Republican senator Richard Burr of North Carolina and Democratic senator Cory Booker of New Jersey said the Congressional Gold Medal is “long overdue” for the Till family.
Till was just 14 when he was kidnapped, beaten, and lynched in Mississippi by white men who were later acquitted by an all-white, all-male jury, despite eyewitness testimony linking them to the brutal murder. The Black teenager had been accused of whistling at a white woman at a convenience store.
Following her son's death, Mamie Till-Mobley chose an open-casket funeral to show the 50,000 mourners, and the world, the horror he endured. She later founded the Emmett Till Justice Campaign, which fought for the reinvestigation of her son's murder, and remained a Civil Rights activist until her death in 2003.

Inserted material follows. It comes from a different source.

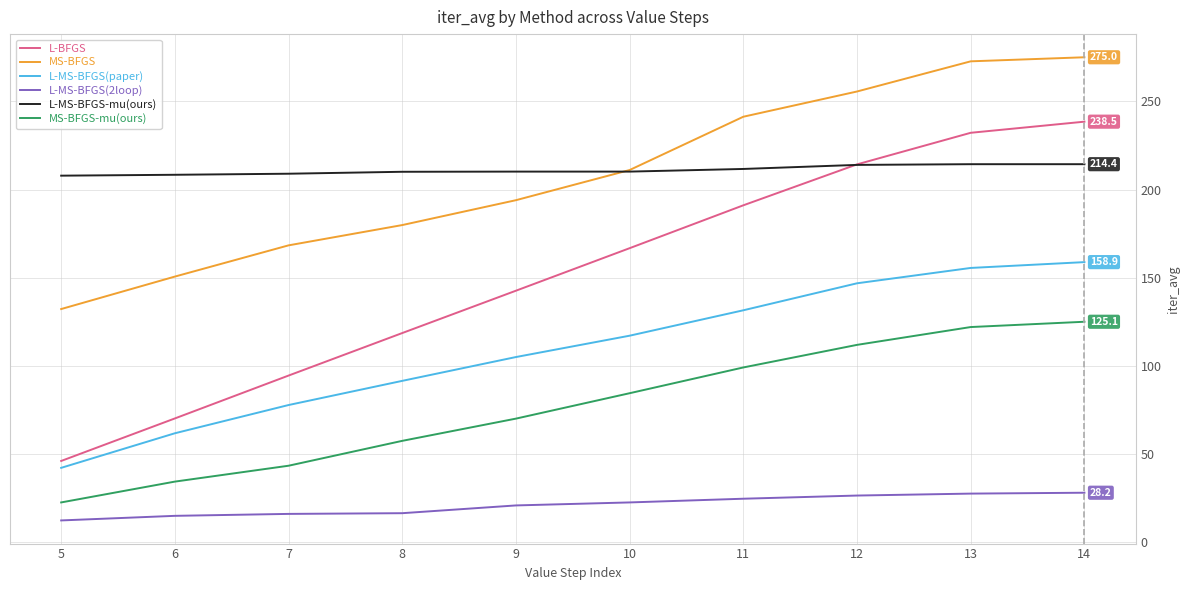

At how many categories does at least one series exceed 48?

10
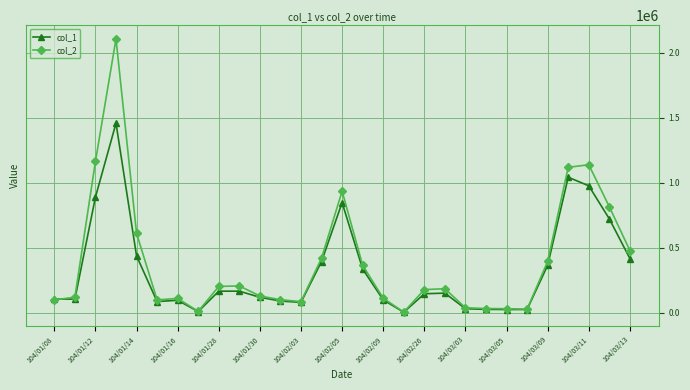

At how many categories does at least one series exceed 1981372?

1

"That legacy is still felt today and honoring it is more important than ever," Mr Burr said in a statement announcing the legislation. “Awarding [the Congressional Gold Medal] posthumously to Emmett Till, and his mother, Mamie Till-Mobley, would be a long overdue recognition of what the Till family endured and what they accomplished in their fight against injustice.”
Mr Booker added, "While his lynching and the impunity that followed was unique in its horror, it revealed the persistent legacy of radicalized terror and violence waged against Black Americans and reflected the stain of racism and bigotry that this nation continues to struggle with today."
In February, the House of Representatives passed a bill named after Till that finally labeled lynching as a hate crime under federal law. The Emmett Till Antilynching Act designates the crime as punishable by up to life in prison, a fine, or both. The bill is currently, however, stalled in the Republican-led Senate by Kentucky senator Rand Paul.